COSIP vai aumentar

Município apresentou, retirou e vai reapresentar à Câmara projeto que altera o cálculo da taxa de iluminação pública.

A proposta prevê que a contribuição seja cobrada com base no consumo de energia elétrica de cada imóvel. Os donos de terrenos vazios também seriam taxados. Hoje, a cobrança leva em conta diversos critérios, entre eles a testada (frente) do imóvel. No novo modelo, os consumidores seriam enquadrados conforme a faixa de consumo estabelecida. A tabela com as faixas de gastos já foi revisada por duas vezes e ainda enfrenta críticas.

De acordo com o vereador Lucas Gotardo (PSB), da base governista, o objetivo é adequar o projeto para que seja apresentado de forma clara. O assunto também deve passar por discussão em audiência pública, depois que retornar pra Câmara, informou. Ele defende que a tabela precisa ser reajustada porque os valores estão defasados e deixar a cobrança mais justa.

A previsão é que o projeto volte à Câmara no início de novembro. O governo quer aprovar a mudança ainda este ano, para passar a vigorar a partir do ano que vem. Segundo a prefeitura, a maior parte da população vai pagar menos ou a mesma coisa que tá pagando com o novo método, podendo chegar até 90% em alguns casos. Mas a previsão da prefeitura é aumentar de R$ 650 mil para R$ 1 milhão a arrecadação da Cosip com a mudança.

Parte do valor vai pra Celesc. A outra parte a prefeitura quer usar pra modernizar o sistema. Conforme dados da prefeitura, hoje são 13.500 pontos de iluminação, sendo 10% com lâmpadas de mercúrio, que é ultrapassada e prejudicial ao meio ambiente. A prefeitura quer trocar por lâmpadas de LED, que são mais econômicas e menos poluentes.

Para o vereador de oposição, Leonardo Piruka (PP), não é hora de aumentar impostos, considerando a situação econômica do país. Ele reconhece que é preciso corrigir a defasagem de valores da Cosip, mas não neste momento.
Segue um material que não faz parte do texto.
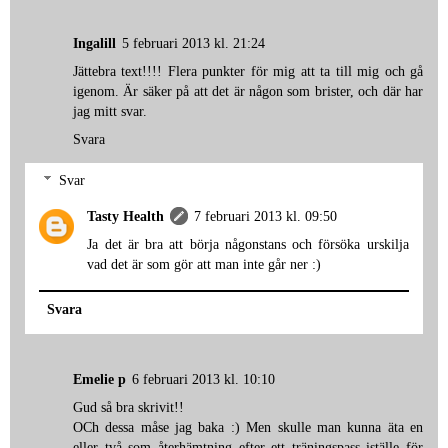
Ingalill
5 februari 2013 kl. 21:24
Jättebra text!!!! Flera punkter för mig att ta till mig och gå
igenom. Är säker på att det är någon som brister, och där har
jag mitt svar.
Svara
Svar
Tasty Health
7 februari 2013 kl. 09:50
Ja det är bra att börja någonstans och försöka urskilja
vad det är som gör att man inte går ner :)
Svara
Emelie p
6 februari 2013 kl. 10:10
Gud så bra skrivit!!
OCh dessa måse jag baka :) Men skulle man kunna äta en
eller två som återhämtning efter ett träningspass iställe för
(Matéria completa no DIARINHO deste sábado, 14) 

COMENTÁRIO DO EDITOR:

Vamos ser sinceros? Pode não ser o momento e precisamos ver de que jeito se fará, mas a taxa da Cosip precisa ser revista, sim, e também o custo do metro cúbico da água cobrado pela Emasa. Estão ambos defasados. 
O que se precisa ver é o reflexo disto no efeito cascata: o acúmulo de fatores, como a famigerada tarifa progressiva e o enorme degrau entre uma faixa e outra na cobrança da água. E aí que mora o problema. Quem sabe criar uma tarifa linear com o reajuste do preço básico.
Quanto à Cosip, a discussão está aberta - mas a mim me parece que o reajuste do valor ou a forma de incidência precisam de um reestudo. 
Também acho que é preciso retornar a cobrança da Contribuição de Melhoria na pavimentação asfáltica, cumpridos requisitos de qualidade do serviço. Mas acho que vou ficar sozinho e sob fogo nestas coisas.